Fast forward to post-launch.  Maybe it was a game.  Maybe a tool or content to the asset store or marketplace. If you’ve been a business all along, then you’re kinda stuck. I don’t think the IRS would love you being a business while losing money, then see you suddenly be a hobby once the cash rolls in. If you have been a hobby thus far, or are still in your first year, then you have some options.

  1. You could declare yourself as a hobby, and plan to shut down in under 2 years (to beat that 3 of 5 year rule).
  2. You could file a form 5213 to delay your declaration.  Here you are filing as a hobby, with the promise to go back and fix it if it needs to be a business.  This one’s fairly complex to try on your own.
  3. You could just declare yourself as a business.

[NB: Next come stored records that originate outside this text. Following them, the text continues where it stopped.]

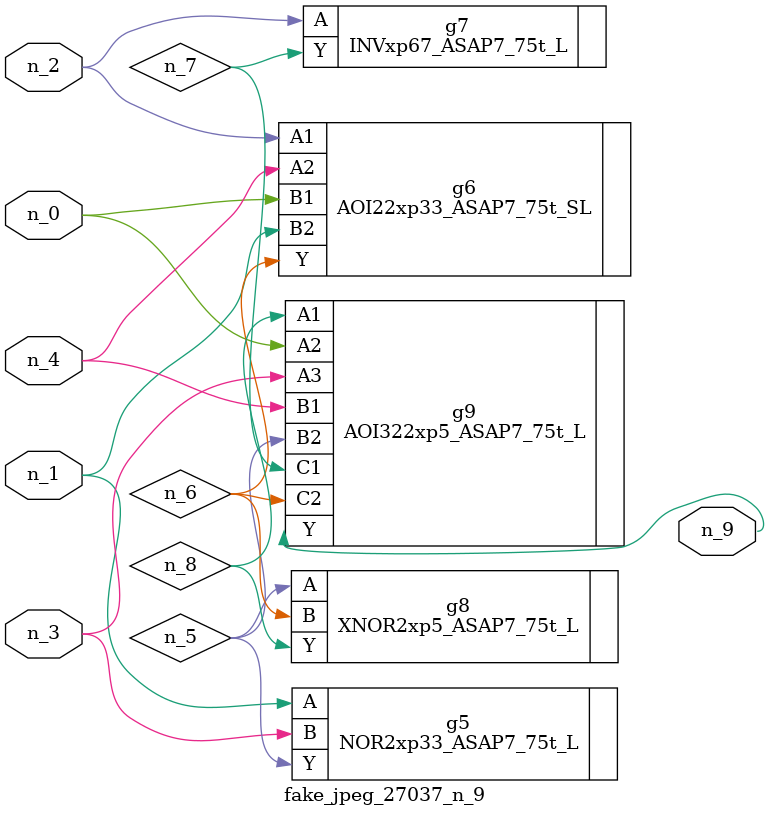
<source format=v>
module fake_jpeg_27037_n_9 (n_3, n_2, n_1, n_0, n_4, n_9);

input n_3;
input n_2;
input n_1;
input n_0;
input n_4;

output n_9;

wire n_8;
wire n_6;
wire n_5;
wire n_7;

NOR2xp33_ASAP7_75t_L g5 ( 
.A(n_1),
.B(n_3),
.Y(n_5)
);

AOI22xp33_ASAP7_75t_SL g6 ( 
.A1(n_2),
.A2(n_4),
.B1(n_0),
.B2(n_1),
.Y(n_6)
);

INVxp67_ASAP7_75t_L g7 ( 
.A(n_2),
.Y(n_7)
);

XNOR2xp5_ASAP7_75t_L g8 ( 
.A(n_5),
.B(n_6),
.Y(n_8)
);

AOI322xp5_ASAP7_75t_L g9 ( 
.A1(n_8),
.A2(n_0),
.A3(n_3),
.B1(n_4),
.B2(n_5),
.C1(n_7),
.C2(n_6),
.Y(n_9)
);


endmodule
</source>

I personally would do the last option in almost every situation. The reason is that it’s safer from an IRS audit standpoint, and I think most of the time I could find some expenses to partially offset the added 15% tax.

The Full Ruleset

Just for the completionists out there, here are the explicit rules (pulled from this IRS page) that dictate if you can call yourself a business:

  • Whether you carry on the activity in a businesslike manner
  • Whether the time and effort you put into the activity indicate that you intend to make it profitable
  • Whether you depend on income from the activity for your livelihood
  • Whether your losses are due to circumstances beyond your control, or are normal in the startup phase of your type of business
  • Whether you adjust your methods of operation in an attempt to improve profitability
  • Whether you (or your advisers) have the knowledge needed to carry on the activity as a successful business
  • Whether you were successful in making a profit in similar activities in the past
  • Whether the activity makes a profit in some years, and how much profit it makes
  • Whether you can expect to make a future profit from the appreciation of the assets used in the activity

And lastly a rule they separate because it speaks to when you have to call yourself a business. “An activity is deemed as a business if it makes a profit during at least 3 of the last 5 tax years, including the current year”

Talk to a Pro

This article is intended as a high level overview of the concepts and choices before you. I am not a tax professional, and unless you are, I’d highly recommend talking to one.

Do something. Make progress Have fun.